Abstract

Starting with a brief history of beriberi and the discovery that thiamin deficiency is its cause, the symptoms and signs are reviewed. None are pathognomonic. The disease has a low mortality and a long morbidity. The appearance of the patient can be deceptive, often being mistaken for psychosomatic disease in the early stages. The chemistry of thiamin and the laboratory methodology for depicting its deficiency are outlined. The diseases associated with thiamin deficiency, apart from malnutrition, include a number of genetically determined conditions where mutations, either in the cofactor relationship or a transporter, provide the etiology. It is emphasized that such mutations are often epigenetically responsive to megadoses of thiamin or one of its derivatives. The use of thiamin in clinical practice requires a high index of suspicion on the part of the clinician since it has a part to play in eating disorders, diabetes, neurodegenerative disease, and cancer.
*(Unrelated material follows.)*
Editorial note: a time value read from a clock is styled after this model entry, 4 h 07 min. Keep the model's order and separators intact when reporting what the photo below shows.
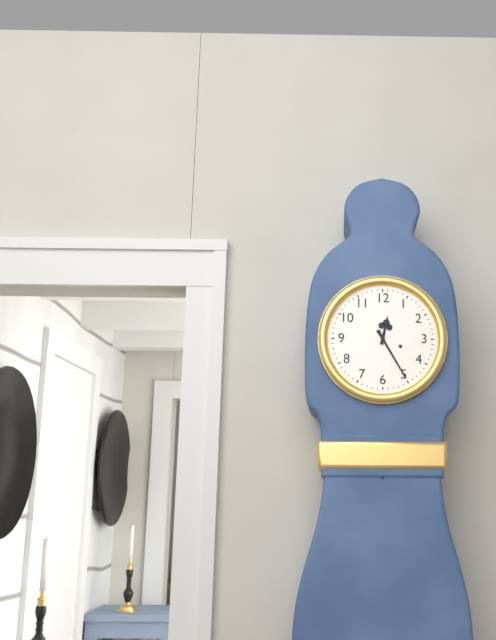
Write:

A high rate of critical illness and postsurgery thiamin deficiency have been reported, particularly those associated with gastrointestinal bypass. Emphasis is placed on thiamin deficiency as a major cause of asymmetric dysautonomia, because of the high degree of sensitivity to thiamin deficiency in the brainstem, cerebellum, and hypothalamus. The relationship of thiamin with regional pain syndrome, eosinophilic esophagitis, its analgesic capacity, and its preventive use in obstetrics is raised as a potential issue. The role of thiamin in SIDS and autism is outlined. It is emphasized that megadose thiamin is being used as a drug, either in stimulating the damaged cofactor/enzyme combination, or mitochondria.